Data records:

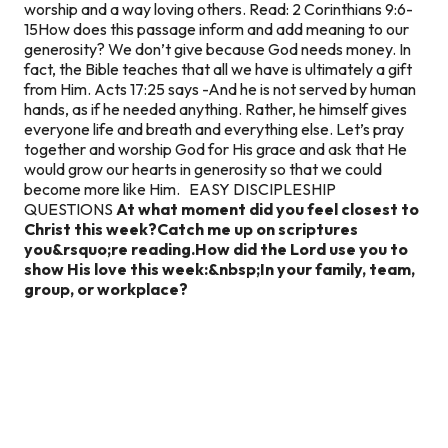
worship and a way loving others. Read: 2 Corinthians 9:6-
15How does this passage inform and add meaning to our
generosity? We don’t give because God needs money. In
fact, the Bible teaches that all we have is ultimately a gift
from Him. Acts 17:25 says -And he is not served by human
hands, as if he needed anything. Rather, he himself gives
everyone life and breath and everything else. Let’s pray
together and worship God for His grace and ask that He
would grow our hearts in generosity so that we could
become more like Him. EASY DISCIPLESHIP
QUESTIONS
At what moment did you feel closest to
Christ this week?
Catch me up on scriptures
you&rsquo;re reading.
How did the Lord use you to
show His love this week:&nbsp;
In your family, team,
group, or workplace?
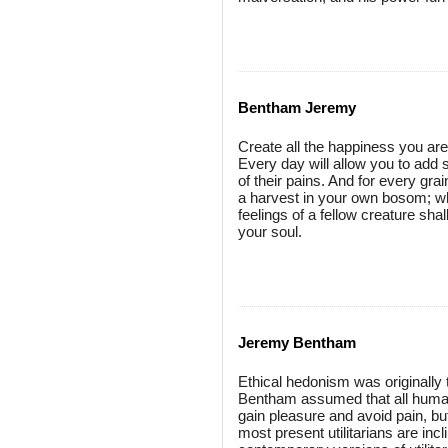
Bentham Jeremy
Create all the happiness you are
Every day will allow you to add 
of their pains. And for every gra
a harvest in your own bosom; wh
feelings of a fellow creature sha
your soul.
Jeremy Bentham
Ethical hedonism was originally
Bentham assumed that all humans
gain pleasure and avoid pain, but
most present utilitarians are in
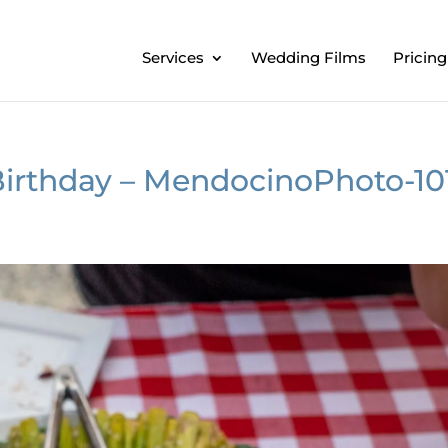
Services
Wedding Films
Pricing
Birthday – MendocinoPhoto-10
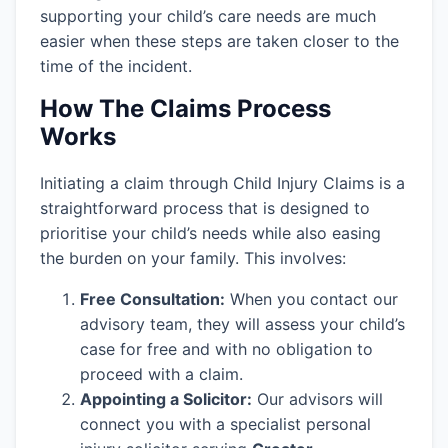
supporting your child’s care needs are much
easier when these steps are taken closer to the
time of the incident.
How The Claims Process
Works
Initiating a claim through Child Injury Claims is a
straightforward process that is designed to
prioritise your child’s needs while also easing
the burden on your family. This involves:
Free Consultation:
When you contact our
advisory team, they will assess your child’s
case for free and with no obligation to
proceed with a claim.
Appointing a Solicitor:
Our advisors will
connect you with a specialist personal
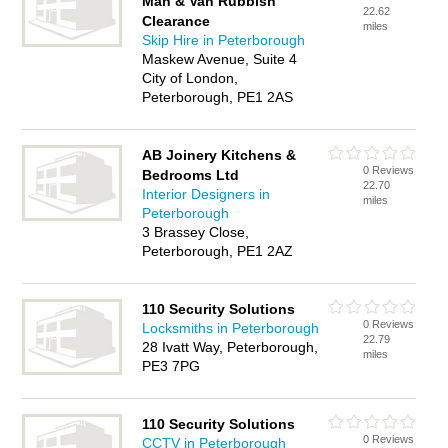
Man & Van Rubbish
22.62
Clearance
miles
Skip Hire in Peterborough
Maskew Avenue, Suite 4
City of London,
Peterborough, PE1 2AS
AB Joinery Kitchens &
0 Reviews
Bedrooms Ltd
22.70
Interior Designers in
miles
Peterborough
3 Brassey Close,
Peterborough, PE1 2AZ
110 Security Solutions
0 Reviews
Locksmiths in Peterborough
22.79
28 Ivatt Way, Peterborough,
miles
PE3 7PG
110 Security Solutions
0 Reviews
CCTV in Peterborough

* * *

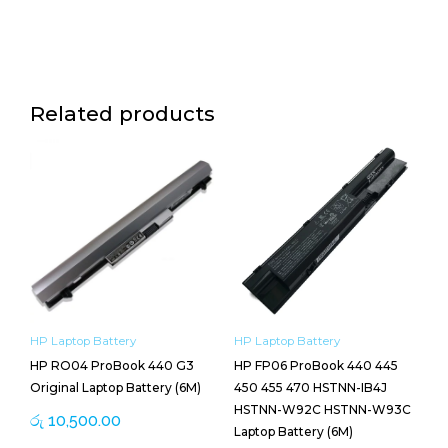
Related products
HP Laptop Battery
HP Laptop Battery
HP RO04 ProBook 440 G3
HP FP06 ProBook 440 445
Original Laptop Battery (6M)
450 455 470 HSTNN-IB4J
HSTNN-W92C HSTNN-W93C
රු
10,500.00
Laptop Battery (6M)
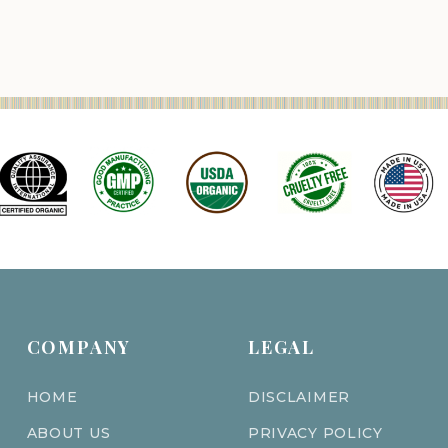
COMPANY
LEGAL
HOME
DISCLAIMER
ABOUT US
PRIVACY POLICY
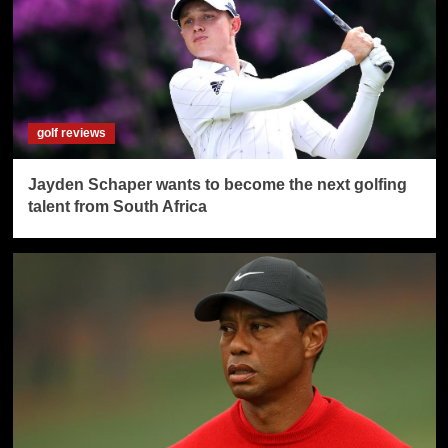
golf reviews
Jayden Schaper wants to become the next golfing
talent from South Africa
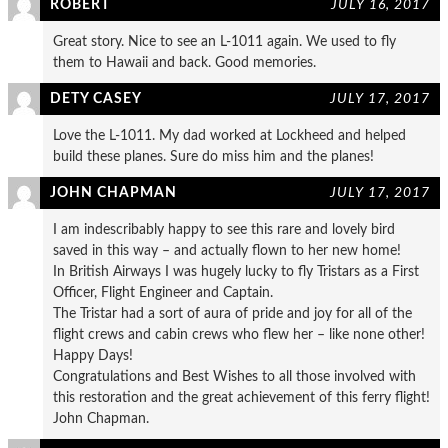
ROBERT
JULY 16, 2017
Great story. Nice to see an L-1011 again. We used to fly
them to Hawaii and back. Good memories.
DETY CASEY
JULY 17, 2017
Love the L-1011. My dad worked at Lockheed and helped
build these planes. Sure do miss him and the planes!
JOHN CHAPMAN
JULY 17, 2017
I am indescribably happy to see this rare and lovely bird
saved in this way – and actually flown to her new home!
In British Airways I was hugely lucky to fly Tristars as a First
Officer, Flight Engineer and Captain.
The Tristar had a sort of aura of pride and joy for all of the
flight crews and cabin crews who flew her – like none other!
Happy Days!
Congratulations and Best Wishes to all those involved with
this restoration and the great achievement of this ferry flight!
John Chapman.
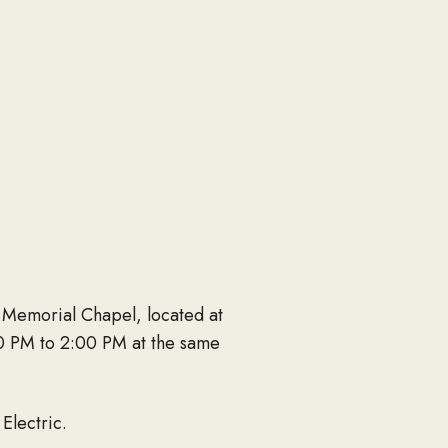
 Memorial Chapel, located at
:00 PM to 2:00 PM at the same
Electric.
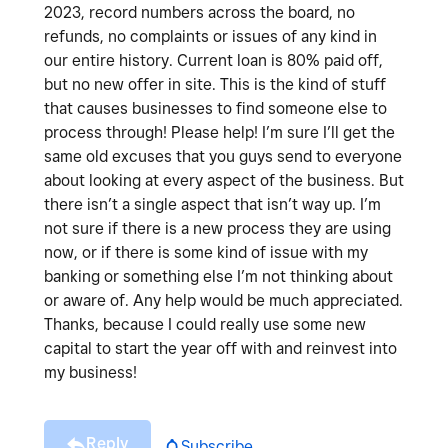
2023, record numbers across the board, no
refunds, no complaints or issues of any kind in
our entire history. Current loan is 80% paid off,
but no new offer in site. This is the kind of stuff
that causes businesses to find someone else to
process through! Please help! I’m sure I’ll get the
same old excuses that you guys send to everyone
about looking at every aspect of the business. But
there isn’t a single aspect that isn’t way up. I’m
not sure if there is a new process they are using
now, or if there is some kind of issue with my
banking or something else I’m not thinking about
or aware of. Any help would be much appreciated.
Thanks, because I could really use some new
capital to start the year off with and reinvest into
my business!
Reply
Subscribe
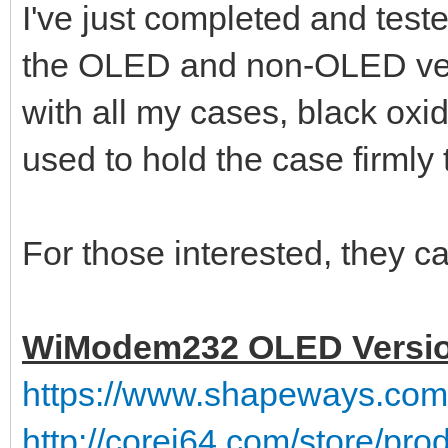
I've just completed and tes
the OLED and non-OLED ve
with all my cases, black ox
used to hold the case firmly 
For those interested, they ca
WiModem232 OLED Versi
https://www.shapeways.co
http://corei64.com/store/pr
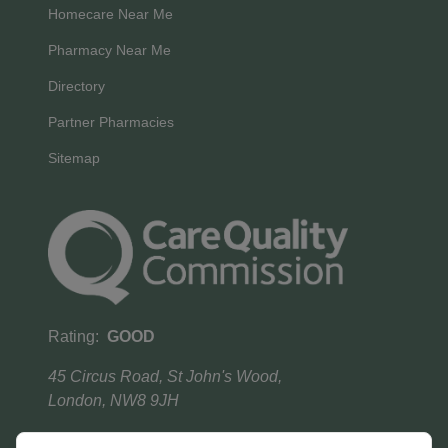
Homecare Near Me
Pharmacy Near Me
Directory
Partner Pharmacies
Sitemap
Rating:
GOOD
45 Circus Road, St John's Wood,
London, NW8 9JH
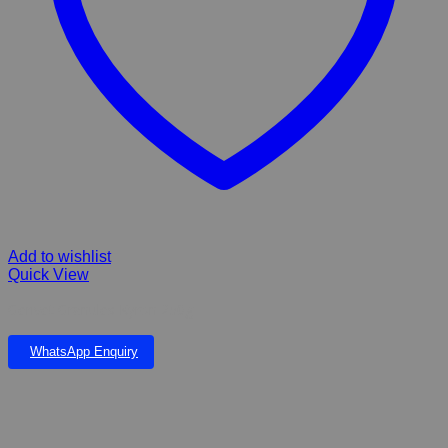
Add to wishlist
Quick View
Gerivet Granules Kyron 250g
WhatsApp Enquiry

Aim of the exercise: Sift the material for lines with the string "through". Copy each one found.

Exercise solution:
Initiating a claim through Child Injury Claims is a
process through! Please help! I’m sure I’ll get the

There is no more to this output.